The event is free. The theme is Volcanoes, Fossils and Imaging.

The event is aimed at families, focusing primarily on elementary and middle school children. But anyone can attend.

Milka Montes, associate professor and Department Chair of chemistry, said the program will be all around campus starting at the Science and Technology Building. They will have activities in the Quad and at the Makerspace at the library.

Students from the Chemistry Club, Chemical Engineering program, art students and Geology Club members will build a giant volcano as one of the outdoor activities, Montes said.

They have a lot of community partners this year.

Ector County ISD culinary instructor Christina Scots a will be on hand with her students to make lava cakes.

The Wex Foundation from San Antonio is returning. Its website says the “WEX Foundation was founded to advance middle and high school education in Science, Technology, Engineering, and Mathematics (STEM) subjects by integrating space exploration technology with project-based learning to create a robust space technology workforce that will enable people to live on other planets.”

Those attending will experience biology, geology, hands-on chemistry experiments and they celebrate imaging in chemistry.

“We will have activities for the kids to explore how we can do digital imaging, photograph, X-rays, all kinds of really cool stuff,” Montes said.

There will also be engineering and robotics.

UTPB Biology Lecturer Irene Perry said they expect 300 to 400 people.

Montes said there is preregistration and there were already about 100 as of early Wednesday afternoon.

There is a STEAMfest webpage at https://www.utpb.edu/events/2024/10/steamfest-2024.html

Montes said they want students to be engaged and to see that science can include fun everyday activities.

“… We’re going to have activities that everybody can do. Adults, obviously, a parent can also be very active. … The Makerspace is also going to be open so high school students can come and print whatever they want to make. We’re going to have Pots-n-Prints …,” Montes said.

They can make raku ornaments.

“If anybody is looking for a science for a project, for example, this is a perfect opportunity. If they haven’t picked one, they can see all kinds of sciency and engineering stuff …,” Montes said.

The event was created by the STEAMfest Coalition.

“We created this group of people because we saw the need to have a platform for kids to explore, and also because we hold a Regional Science and Engineering Fair here at UTPB …so this is kind of like a prelude to the big event. This year it is going to be in February,” Montes said.

Perry said the event also makes science approachable.

“… Some of our preserved plant specimens are going to be out, and we’re going to be using that to make different activities.
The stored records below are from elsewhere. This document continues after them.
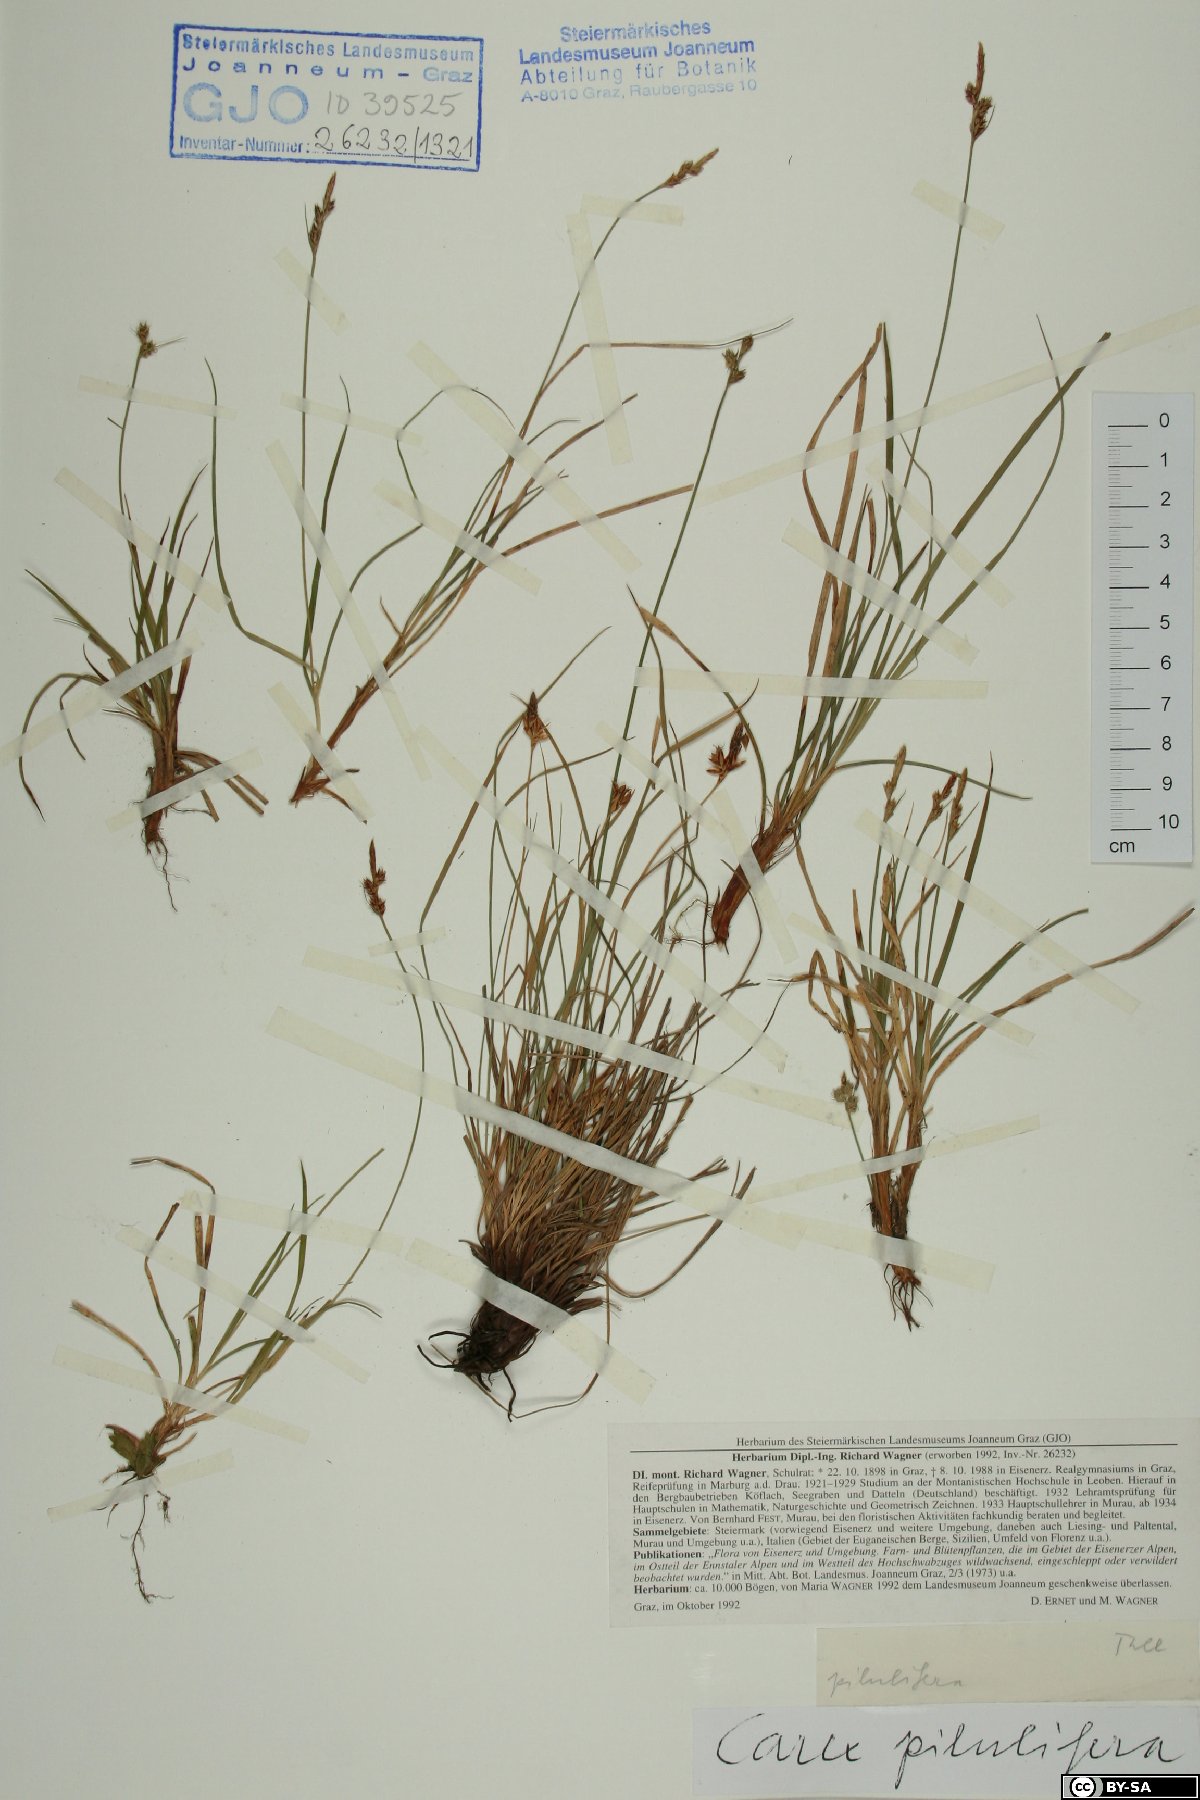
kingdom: Plantae
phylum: Tracheophyta
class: Liliopsida
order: Poales
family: Cyperaceae
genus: Carex
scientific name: Carex pilulifera
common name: Pill sedge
Then we’re going to have our microscope set up with students there to help to look at different kinds of things through the microscope part of the imaging, and then being able to look at reactions under the microscope and also outside the microscope, looking things that you could see with the image that looked different and changes with that,” Perry said.

They will also have a tour of the Edwin B. Kurtz Herbarium, the imaging station and processing it into a public database.

The herbarium is for pressed plants. Kurtz was a founding biology professor at UTPB who got the herbarium set up, Perry said.

“Almost everything has been digitized and we’re about halfway through the processing of the images for uploading to the public database,” she added.